PLEASE NOTE: obviously the victims of these horrific crimes are THE focal point and I am in NO WAY putting aside their pain and tragedy, it’s just that this post is not about them. I’m not saying this isn’t the most important thing – it’s just not the only thing.
There has been little to no mention of the efforts of various organizations of students and staff to reach out to the victims or simply to gather together to pray for them. No coverage of bunch of football players who have steadily worked their butts off and secured a very successful season but have about zero chance of a normal Saturday for their game. No mention of mothers taking their children to draw encouraging words and pictures with chalk on the sidewalks near the stadium. These people are fallout from a personal disaster not of their making.

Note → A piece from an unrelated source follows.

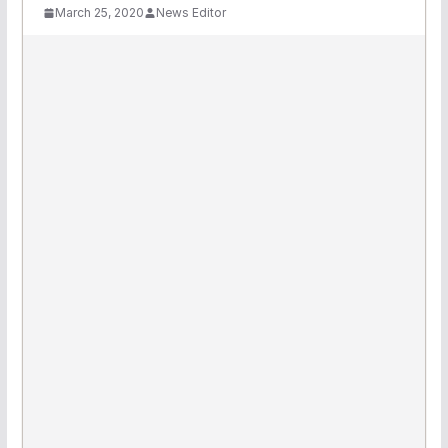
March 25, 2020
News Editor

My goal is, like I told my friend, is to shine the spotlight on the good guys. We know who the bad guys are but do we know any of the good ones? I didn’t until today. Did you know that yesterday kicked off the PSU “100 Days to THON”, an event that last year raised over NINE million dollars for pediatric cancer research? I didn’t. Did you know that this is the largest student run philanthropic organization in the world? I didn’t. Did you know that a group called PSU Hope is holding a candlelight vigil tonight to honor and reach out to the victims of these terrible crimes? I didn’t. Did you know that what is normally a nationally recognized ”WhiteOut” at Saturday’s game has been changed to “BlueOut” in support of the fight against child abuse? I didn’t.
What I do know is that there is so much more where those few examples came from. I know that this institution is grieving and wants to change the focus of this circus back to where it belongs – on the victims and their families, back to prevention of child abuse, back to reaching out to those affected by this horrible situation.
Darkness is simply the absence of light. Light has been shined upon the evil that was visited upon helpless children and that glare is deservedly bright. But there is a shadow that has been cast upon the innocent bystanders of this school and they could stand some light too. Let’s remember that Penn State is more than Jerry Sandusky, Joe Paterno, Mike McQuery, etc., and they want to help. To make things right. To be a part of the solution. To say with one voice, “This is not who we are.”